Нет, нельзя. Она поняла теперь, чего он хотел. Все заповеди скромности и приличия, все остатки здравого смысла взывали в ней: осторожно! беги!
Она подняла лицо и почувствовала теплое, нежное прикосновение его губ. Какое же это счастье, когда к тебе прикасаются тепло и нежно. И… страстно? Его губы прикоснулись к ее губам легчайшим и кратчайшим из поцелуев. Наслаждение пронзило ее насквозь. Ее охватило его теплом. Ее губы раскрылись в беззвучном вздохе, и на мгновение поцелуй стал глубже, завладел ею целиком и вдруг окончился, прежде чем она смогла поверить, что это происходит на самом деле. Последняя ласка овеяла уголок ее рта – и он отступил, освобождая ее.
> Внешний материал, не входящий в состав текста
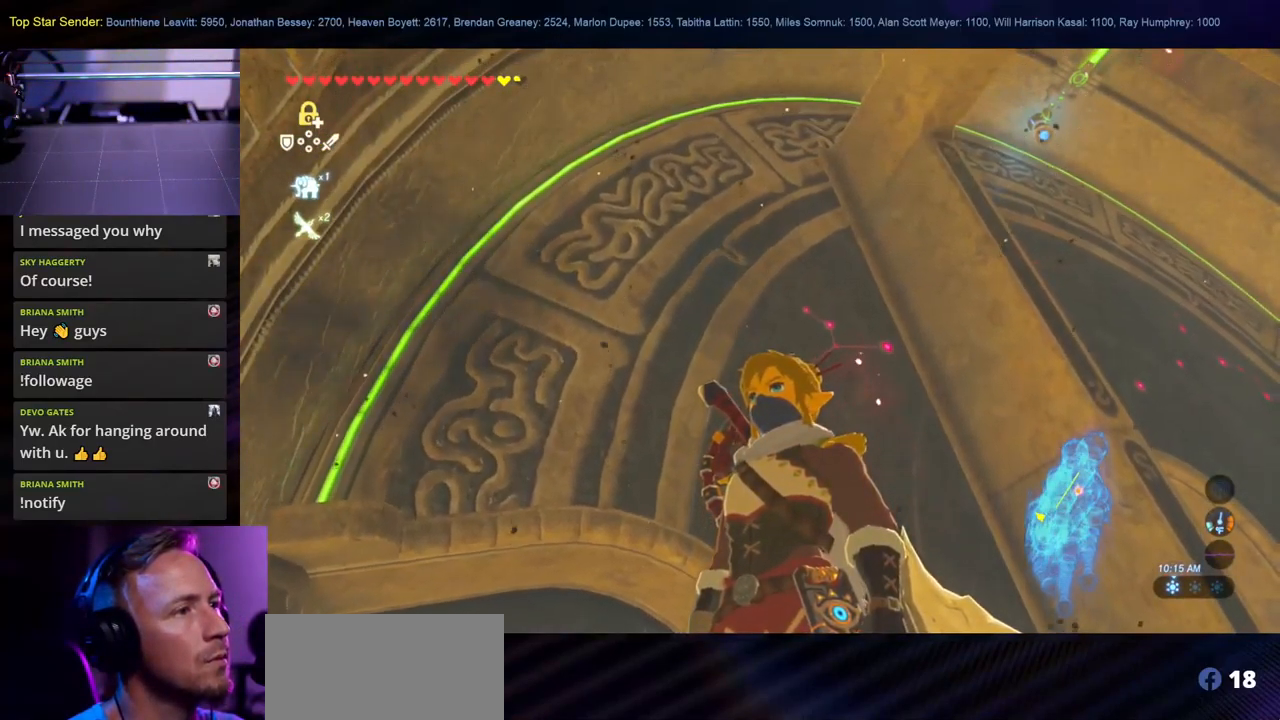
{"buttons": [], "left_stick": "center", "right_stick": "down", "events": [[333, "right_stick", "down"]]}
Глаза ее широко распахнулись, ресницы затрепетали. Она даже не поняла, что закрывала глаза. Он был все еще близко, достаточно близко, чтобы Верити могла видеть, как пульсирует тонкая жилка на его горле.
Его голос, спокойный и мягкий, произнес:
– Возможно, так будет понятнее.
Она только кивнула, уверенная, что ее голосу не хватит дыхания. А потом удивилась, почему кивнула так, будто ей действительно стало понятнее. Да нет, она только запуталась еще больше. Как он может говорить так равнодушно? Он ведь поцеловал ее, да так, что ее голова закружилась. Она мрачно напомнила себе про леди Монкриефф. Он привык к красивым женщинам. Женщины, которые знают, как… как угодить мужчине, что бы это ни означало. Так закружилась ли его голова? Почему он вообще поцеловал ее? Он не мог хотеть ее. А если?..
– Ну, Селина? Теперь вы понимаете? Не для каждого места требуются рекомендации. И я могу заверить вас, что был бы куда более ласковым любовником, чем Годфри Фарингдон.
Напряжение вновь ее скрутило. Осторожно, медленно она шагнула назад, чувствуя на себе его неотступный взгляд, готовая к тому, что в любое мгновение он опять ее схватит, заключит в свои объятия. Мужчины на самом деле не просят. Мужчины берут.
– Я… мне не следует быть здесь, милорд. Пожалуйста, простите меня.
Макс выругался. Она ему отказала. Без колебаний. А ведь здесь она жила как в аду. С ней обращались как с рабыней. Как можно предпочесть эту пытку связи с ним – связи благоразумной и хорошо оплачиваемой? Очевидно, она не низкого происхождения. Ее речь не похожа на речь служанки. Может быть, его предложение просто потрясло ее.
После того, что Годфри, без сомнения, с ней сделал? Он медленно пошел к двери.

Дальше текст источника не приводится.